VPZ, a first-in-class potassium-competitive blocker, is structurally stable, activated even in gastric acid, and absorbed rapidly and reaches maximum plasma concentration at 1.5–2.0 hours after single oral administration [18–20]. It is highly concentrated in the acidic canaliculi of the gastric parietal cells, exerting an acid-suppressive effect for longer than 24 hours [18, 19]. Accordingly, VPZ raises the gastric pH levels above 4.0 as early as 4 hours after single administration and maintains them for more than 24 hours . Indeed, the acid-inhibiting potency is approximately 350 times greater than LPZ . Since the most suitable gastric pH for antibiotics is around 6, the strong, immediate, and persistent effect of VPZ likely contributes to higher eradication rate compared with PPI.
Another possible advantage of VPZ is that it is not metabolized through CYP2C19. PPI is mainly metabolized by CYP2C19 and its gene polymorphism can affect PPI elimination from the body. Furuta et al. reported that the patients carrying CYP2C19 genotype associated with rapid extensive PPI metabolizers had lower eradication success rate after PPI/AMX/CLR therapy compared with poor metabolizers . The frequency of CYP2C19 genotype of rapid extensive metabolizers is reported to be approximately 30% of Asians and 80% of Caucasian, respectively . Therefore, VPZ-based therapy is also useful for PPI rapid extensive metabolizers.
CLR-containing triple therapy for 7 to 14 days is a standard first-line regimen in Asia , but the eradication rate has fallen below 80% in many Asian countries , which is consistent with the results of the present study that the eradication rate of PPI/AMX/CLR therapy was as low as 70%. Reduced eradication rate of traditional PPI/AMX/CLR is presumably due to insufficient bacteria-killing effect of CLR. Indeed, CLR-insensitive rate was higher than 15% in several Asian countries, such as Japan, China, and India . Greater eradication rate in VPZ/AMX/CLR compared with PPI/AMX/CLR suggests that VPZ enhances the antibacterial effect of CLR.

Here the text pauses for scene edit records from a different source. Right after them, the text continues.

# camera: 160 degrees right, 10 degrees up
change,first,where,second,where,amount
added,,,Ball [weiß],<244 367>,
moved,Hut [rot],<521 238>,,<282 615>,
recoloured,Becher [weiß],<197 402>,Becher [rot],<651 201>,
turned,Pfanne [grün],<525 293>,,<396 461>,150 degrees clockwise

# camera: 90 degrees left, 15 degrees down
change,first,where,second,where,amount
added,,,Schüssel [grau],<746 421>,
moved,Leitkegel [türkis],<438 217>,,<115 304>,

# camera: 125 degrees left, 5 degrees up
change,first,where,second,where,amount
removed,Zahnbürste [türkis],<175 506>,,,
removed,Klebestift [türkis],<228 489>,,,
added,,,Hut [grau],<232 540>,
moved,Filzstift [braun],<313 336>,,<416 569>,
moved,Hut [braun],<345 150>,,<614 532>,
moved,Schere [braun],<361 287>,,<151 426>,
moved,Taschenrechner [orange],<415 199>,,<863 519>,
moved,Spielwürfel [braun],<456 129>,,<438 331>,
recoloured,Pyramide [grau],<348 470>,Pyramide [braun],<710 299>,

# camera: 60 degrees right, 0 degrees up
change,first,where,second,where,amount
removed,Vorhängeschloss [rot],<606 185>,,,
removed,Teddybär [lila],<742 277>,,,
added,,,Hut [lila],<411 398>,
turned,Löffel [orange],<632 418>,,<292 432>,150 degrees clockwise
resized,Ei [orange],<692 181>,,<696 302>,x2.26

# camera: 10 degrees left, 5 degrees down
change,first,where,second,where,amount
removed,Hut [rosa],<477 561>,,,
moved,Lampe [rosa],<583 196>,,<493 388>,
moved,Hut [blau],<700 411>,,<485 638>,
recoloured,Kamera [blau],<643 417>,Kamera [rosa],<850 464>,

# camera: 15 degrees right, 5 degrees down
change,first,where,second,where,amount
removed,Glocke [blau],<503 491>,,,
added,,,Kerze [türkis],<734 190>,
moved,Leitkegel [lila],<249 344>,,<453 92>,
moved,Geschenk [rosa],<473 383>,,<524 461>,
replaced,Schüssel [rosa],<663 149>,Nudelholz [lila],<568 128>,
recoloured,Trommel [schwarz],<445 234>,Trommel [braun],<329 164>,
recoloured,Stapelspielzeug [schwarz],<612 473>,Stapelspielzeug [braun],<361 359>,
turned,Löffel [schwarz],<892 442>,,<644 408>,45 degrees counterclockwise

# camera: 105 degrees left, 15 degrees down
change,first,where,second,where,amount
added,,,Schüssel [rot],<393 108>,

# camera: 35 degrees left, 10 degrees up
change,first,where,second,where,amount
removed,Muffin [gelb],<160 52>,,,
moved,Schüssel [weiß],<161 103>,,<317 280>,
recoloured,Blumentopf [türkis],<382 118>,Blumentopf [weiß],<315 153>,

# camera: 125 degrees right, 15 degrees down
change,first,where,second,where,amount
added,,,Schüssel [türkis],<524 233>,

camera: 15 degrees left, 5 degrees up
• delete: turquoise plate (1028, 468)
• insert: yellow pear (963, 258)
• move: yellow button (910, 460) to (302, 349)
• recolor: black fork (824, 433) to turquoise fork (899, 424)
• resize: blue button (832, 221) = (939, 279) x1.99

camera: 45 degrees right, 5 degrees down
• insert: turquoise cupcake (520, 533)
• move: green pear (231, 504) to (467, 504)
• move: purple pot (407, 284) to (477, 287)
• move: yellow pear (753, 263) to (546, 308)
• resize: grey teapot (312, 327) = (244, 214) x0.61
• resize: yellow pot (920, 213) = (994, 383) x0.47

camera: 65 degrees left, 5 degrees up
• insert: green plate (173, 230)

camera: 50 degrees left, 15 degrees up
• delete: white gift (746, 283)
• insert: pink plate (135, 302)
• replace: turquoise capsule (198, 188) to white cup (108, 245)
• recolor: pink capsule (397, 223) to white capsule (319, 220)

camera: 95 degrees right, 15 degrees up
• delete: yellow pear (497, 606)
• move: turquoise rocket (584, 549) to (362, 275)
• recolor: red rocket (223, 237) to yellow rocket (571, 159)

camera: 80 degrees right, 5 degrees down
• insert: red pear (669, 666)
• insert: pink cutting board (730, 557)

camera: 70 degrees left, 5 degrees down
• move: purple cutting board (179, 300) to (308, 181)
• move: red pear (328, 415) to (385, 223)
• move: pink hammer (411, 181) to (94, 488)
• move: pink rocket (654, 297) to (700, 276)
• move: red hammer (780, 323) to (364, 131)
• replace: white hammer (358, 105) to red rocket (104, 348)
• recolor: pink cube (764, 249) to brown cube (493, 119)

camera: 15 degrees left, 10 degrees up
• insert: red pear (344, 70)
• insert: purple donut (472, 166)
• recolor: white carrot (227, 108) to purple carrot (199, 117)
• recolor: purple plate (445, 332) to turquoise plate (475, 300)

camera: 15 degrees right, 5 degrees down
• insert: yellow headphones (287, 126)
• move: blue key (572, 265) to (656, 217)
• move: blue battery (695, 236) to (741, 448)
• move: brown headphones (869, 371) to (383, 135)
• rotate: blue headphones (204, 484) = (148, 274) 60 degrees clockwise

The limitation of this prospective trial was small number of the patients in a single medical center. Additionally, there were no significant differences in the incidence of adverse events between the both groups in the present study, but Suzuki et al. reported the incidence of skin rash was significantly higher in VPZ therapy . Further large-scale multicenter studies are needed to confirm the efficacy and safety of VPZ-based treatment.
In conclusion, VPZ-based regimen is safe and more efficacious than PPI-based regimen as a first-line H. pylori eradication therapy. VPZ may be a key agent to improve H. pylori eradication rate and prevent gastric cancer.
The authors have no conflict of interests to disclose.